XV. A pretensa Autora incumpriu de modo grave e irreversível os seus deveres para com os RR., designadamente os diversos prazos acordados, atentas as fartas comunicações juntas aos autos, pelo que não lhes restou outra solução senão o término do contrato. XVI. A alegada A. – que se não reconhece - incorreu em incumprimento flagrante, repetitivo e generalizado, que forçou os RR. a terminar, por fim, a execução do acordo celebrado. XVII. Nos termos da norma ínsita no artigo 428º, nº1 do CC, o dono de obra pode recusar-se ao pagamento da obra enquanto esta não se achar concluída. XVIII. Contudo, ressalva-se dos depoimentos ouvidos dos RR. e do próprio CC, que este exigiu o pagamento da quantia de €5.000,00 para a continuação dos trabalhos, embora os RR. houvessem já adiantado a quantia de €7.500,00 e não obstante o desaparecimento/ausência prolongada do carpinteiro da obra. XIX. Segundo aresto do STJ de 17.11.2015, “Em face do comportamento sistematicamente dilatório da ré e das circunstâncias concomitantes do mesmo, em comparação com a tolerância e correção manifestadas pela autora com os atrasos da ré, entendemos que estamos perante um caso em que é de admitir a resolução do contrato por justa causa, por quebra de confiança, independentemente de interpelação admonitória. (sublinhado nosso).

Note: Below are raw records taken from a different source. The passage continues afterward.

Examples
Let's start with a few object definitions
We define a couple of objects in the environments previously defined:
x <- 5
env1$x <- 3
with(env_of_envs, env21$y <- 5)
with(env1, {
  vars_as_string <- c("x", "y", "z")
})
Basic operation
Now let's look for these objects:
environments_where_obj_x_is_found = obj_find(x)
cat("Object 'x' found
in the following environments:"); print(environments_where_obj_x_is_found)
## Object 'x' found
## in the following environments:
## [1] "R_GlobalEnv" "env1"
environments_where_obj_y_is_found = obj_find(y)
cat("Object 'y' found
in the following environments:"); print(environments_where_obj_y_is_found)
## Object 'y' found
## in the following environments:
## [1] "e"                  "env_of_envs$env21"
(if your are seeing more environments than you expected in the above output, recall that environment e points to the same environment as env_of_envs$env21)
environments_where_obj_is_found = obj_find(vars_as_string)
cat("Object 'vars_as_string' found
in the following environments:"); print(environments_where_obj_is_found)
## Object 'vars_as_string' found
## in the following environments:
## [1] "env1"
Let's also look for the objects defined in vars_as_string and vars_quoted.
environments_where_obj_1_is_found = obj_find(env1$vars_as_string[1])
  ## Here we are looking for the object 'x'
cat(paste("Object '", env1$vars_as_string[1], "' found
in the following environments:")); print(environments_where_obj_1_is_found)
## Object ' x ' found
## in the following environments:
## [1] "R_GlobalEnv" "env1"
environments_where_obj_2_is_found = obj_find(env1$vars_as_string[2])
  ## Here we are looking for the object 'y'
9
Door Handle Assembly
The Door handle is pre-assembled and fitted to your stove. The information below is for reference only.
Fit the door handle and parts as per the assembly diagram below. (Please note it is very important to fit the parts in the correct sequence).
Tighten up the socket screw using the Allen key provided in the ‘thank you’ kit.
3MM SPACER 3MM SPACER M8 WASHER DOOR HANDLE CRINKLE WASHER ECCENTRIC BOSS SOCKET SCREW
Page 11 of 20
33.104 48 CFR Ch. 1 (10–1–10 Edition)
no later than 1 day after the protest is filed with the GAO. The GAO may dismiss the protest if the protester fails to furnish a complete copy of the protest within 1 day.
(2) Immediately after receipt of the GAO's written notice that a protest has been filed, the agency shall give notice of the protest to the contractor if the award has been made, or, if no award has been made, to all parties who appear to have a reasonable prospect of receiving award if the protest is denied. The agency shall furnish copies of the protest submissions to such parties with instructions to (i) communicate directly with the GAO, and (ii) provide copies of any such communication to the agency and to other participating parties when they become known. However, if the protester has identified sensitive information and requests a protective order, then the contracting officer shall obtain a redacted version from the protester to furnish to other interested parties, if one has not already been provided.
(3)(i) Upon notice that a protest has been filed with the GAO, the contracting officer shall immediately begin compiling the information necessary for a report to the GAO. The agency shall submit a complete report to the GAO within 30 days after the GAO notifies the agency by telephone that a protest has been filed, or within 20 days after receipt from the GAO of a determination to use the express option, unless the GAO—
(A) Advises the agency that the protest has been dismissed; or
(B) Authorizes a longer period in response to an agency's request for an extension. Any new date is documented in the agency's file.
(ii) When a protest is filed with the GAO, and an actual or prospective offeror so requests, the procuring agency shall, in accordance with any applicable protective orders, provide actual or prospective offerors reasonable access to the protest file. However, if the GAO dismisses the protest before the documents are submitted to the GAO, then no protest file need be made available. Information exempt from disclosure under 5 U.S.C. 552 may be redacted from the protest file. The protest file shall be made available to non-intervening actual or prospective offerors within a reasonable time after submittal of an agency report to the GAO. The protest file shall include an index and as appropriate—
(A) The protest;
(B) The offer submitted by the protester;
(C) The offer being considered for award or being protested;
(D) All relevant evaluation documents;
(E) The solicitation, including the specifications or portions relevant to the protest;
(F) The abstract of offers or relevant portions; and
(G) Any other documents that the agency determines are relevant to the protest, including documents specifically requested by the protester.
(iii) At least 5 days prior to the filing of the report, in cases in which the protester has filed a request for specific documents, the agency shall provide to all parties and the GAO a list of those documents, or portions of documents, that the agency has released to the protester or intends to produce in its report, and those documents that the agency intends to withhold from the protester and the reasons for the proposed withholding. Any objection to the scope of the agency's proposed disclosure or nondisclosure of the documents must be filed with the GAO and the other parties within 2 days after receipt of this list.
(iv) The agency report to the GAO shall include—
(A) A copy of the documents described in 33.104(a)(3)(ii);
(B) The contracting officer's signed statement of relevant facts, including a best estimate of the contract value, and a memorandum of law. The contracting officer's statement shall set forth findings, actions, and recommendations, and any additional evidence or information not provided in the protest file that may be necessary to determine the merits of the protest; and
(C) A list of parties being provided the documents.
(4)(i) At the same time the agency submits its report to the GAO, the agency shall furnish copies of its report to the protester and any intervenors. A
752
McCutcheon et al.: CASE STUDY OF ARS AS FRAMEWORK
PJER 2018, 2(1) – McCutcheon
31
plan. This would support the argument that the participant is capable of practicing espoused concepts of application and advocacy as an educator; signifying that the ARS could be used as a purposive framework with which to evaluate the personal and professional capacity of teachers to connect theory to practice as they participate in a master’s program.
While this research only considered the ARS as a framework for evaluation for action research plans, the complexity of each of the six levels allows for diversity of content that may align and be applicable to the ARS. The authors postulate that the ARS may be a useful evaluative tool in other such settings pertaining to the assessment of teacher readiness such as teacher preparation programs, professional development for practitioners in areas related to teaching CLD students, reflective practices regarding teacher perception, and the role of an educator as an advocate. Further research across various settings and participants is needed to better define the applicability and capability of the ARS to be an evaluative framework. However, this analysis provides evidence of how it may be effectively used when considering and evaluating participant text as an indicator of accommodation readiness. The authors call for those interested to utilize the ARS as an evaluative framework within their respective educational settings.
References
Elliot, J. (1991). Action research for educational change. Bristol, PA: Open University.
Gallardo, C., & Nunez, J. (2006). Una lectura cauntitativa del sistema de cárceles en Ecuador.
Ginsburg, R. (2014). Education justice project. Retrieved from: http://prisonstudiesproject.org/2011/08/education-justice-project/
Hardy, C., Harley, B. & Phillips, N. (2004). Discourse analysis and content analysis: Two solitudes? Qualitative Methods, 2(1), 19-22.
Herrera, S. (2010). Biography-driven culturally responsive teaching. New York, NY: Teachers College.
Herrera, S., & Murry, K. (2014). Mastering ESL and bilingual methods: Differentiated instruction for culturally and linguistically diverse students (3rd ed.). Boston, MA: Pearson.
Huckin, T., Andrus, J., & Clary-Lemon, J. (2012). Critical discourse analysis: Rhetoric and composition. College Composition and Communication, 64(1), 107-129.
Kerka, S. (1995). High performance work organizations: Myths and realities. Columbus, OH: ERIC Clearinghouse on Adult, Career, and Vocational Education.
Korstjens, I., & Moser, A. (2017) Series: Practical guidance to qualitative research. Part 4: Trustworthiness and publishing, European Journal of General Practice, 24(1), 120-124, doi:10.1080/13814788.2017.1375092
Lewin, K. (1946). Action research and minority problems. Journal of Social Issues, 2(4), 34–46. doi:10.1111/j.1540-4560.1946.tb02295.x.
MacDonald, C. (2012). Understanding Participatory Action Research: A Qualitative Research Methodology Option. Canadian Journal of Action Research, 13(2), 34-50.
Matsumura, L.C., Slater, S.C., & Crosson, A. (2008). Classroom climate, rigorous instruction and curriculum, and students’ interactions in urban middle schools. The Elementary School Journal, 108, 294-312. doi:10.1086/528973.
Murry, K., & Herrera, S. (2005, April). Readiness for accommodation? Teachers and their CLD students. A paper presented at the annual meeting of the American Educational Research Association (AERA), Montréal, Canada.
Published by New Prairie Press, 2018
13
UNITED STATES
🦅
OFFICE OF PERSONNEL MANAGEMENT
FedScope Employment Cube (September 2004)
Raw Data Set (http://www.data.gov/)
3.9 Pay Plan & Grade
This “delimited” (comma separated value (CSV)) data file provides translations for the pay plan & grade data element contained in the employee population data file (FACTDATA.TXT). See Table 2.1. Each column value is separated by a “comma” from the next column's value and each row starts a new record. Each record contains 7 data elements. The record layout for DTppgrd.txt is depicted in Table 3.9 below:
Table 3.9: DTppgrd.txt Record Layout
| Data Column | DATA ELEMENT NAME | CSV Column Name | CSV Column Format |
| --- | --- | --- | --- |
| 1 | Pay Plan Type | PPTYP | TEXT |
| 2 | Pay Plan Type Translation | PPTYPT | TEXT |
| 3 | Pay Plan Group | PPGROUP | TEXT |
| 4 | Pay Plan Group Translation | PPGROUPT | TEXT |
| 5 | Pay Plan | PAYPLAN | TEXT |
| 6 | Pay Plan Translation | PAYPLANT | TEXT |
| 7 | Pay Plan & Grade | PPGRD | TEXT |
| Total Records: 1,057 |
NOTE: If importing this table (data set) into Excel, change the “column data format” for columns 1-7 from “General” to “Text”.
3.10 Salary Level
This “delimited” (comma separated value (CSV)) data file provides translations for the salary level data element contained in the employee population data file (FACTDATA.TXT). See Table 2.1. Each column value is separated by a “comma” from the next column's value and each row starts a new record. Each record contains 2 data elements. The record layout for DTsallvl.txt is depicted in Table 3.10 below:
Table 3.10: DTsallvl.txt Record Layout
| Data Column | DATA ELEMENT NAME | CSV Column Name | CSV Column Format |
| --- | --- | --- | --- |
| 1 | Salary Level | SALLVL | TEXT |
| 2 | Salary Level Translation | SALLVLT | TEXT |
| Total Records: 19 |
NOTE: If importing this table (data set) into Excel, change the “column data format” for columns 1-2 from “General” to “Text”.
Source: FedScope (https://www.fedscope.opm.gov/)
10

XX. A Autora violou o princípio da boa fé, nos termos do nº 2 do artigo 762º do Código Civil. XXI. Os RR. perderam toda a confiança depositada no prestador do trabalho de carpintaria.

XXII. Deve ser declarado o incumprimento definitivo do contrato pela alegada A., e a sequente resolução com justa causa por parte dos RR. XXIII. A 2ª secção cível do Tribunal da Relação de Guimarães julgou parcialmente procedente o recurso de apelação do pedido reconvencional, na parte que tem como causa de pedir o contrato de empreitada e reconvinda a A.

XXIV. Devem ser apreciados todos os pedidos formulados em Reconvenção, à exceção do valor dos honorários dos serviços de arquitetura prestados, estando os restantes interligados ao contrato de empreitada e à A./Reconvinda.

XXV. Os pedidos formulados em reconvenção nos presentes autos são independentes dos pedidos da A., conectados pelo mesmo facto jurídico, que é o contrato de empreitada.

XXVI. Havendo sido admitida a Reconvenção na parte conexa ao contrato de empreitada e à A./reconvinda, devem os Recorrentes ser ressarcidos dos prejuízos ocasionados pelo incumprimento do contrato imputável à Recorrida”.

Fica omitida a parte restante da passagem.